• Exercise data
#####
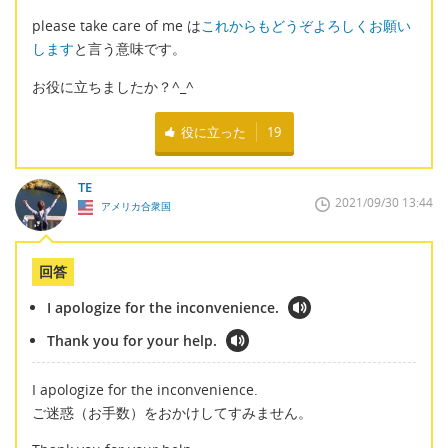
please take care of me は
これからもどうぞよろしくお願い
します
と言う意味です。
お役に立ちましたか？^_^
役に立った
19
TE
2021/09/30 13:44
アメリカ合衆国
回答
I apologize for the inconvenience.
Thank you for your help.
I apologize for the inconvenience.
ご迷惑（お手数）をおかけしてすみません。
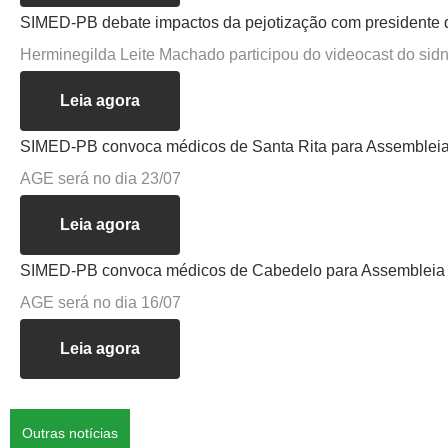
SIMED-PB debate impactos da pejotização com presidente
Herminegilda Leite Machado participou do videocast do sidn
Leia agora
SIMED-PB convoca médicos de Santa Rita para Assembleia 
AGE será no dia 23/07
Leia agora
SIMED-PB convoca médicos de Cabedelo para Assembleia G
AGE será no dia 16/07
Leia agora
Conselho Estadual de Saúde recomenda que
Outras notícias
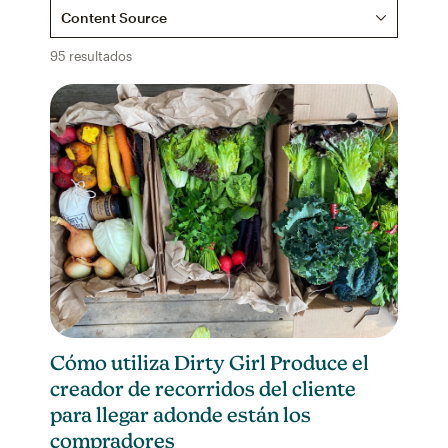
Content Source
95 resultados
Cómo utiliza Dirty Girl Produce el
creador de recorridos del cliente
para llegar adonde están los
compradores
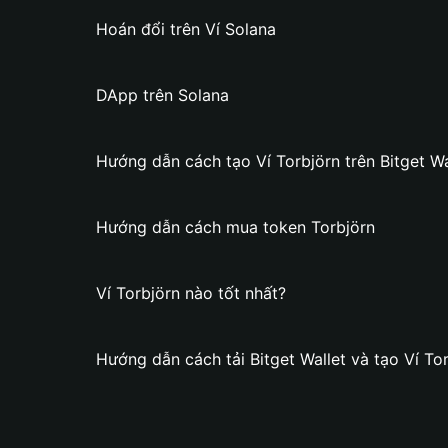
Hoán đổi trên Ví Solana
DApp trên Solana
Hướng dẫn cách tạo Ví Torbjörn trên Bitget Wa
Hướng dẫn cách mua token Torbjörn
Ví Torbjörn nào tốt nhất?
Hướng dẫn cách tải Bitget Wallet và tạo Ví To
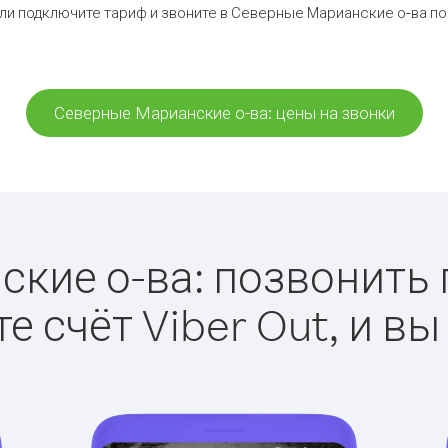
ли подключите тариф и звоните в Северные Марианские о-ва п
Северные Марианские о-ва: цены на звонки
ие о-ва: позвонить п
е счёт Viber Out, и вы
#####
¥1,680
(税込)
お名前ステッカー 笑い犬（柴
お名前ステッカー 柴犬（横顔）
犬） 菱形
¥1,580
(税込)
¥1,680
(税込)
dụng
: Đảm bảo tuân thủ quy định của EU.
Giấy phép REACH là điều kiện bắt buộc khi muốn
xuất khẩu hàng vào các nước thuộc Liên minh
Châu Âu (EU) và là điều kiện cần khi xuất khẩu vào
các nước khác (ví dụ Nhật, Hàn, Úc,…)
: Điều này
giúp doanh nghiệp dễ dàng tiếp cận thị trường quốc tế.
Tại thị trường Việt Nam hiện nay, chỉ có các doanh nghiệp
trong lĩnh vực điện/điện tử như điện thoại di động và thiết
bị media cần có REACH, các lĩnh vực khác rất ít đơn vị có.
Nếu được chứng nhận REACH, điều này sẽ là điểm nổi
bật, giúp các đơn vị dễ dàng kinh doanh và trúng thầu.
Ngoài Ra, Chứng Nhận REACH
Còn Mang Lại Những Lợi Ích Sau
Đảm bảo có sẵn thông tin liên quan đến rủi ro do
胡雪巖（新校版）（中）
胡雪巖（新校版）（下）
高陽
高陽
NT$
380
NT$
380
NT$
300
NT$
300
#####
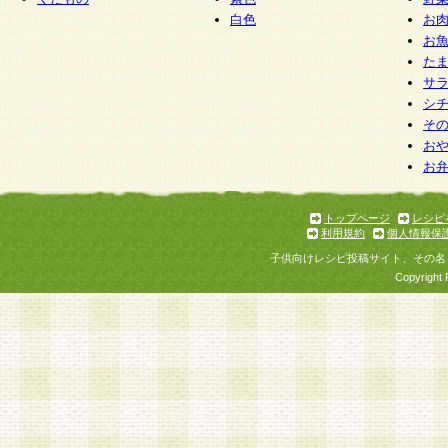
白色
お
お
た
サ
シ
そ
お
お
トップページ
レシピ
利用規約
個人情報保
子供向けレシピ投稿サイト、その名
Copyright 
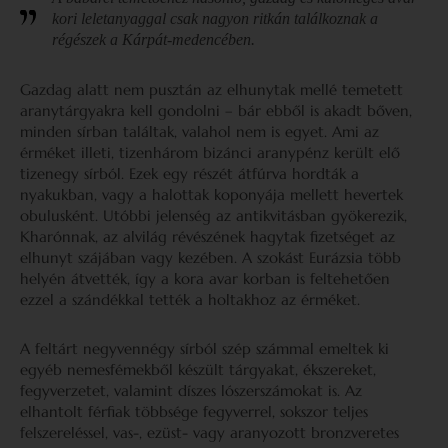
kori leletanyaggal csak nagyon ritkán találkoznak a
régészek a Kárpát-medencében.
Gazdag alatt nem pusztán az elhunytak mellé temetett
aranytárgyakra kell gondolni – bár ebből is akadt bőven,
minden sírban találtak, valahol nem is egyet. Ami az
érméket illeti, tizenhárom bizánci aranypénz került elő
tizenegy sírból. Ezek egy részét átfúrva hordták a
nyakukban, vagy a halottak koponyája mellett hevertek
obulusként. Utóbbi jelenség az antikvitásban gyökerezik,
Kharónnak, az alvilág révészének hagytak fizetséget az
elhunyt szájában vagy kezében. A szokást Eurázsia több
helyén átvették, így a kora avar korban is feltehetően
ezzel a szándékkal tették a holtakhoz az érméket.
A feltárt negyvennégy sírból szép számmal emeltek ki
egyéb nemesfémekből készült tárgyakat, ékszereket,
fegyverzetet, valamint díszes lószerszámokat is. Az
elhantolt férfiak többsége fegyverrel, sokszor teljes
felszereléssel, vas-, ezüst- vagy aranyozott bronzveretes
#####
• To do
Line tally for "para": say how many lines of the records above contain it, and give nothing but the number.

• Reply to the task
3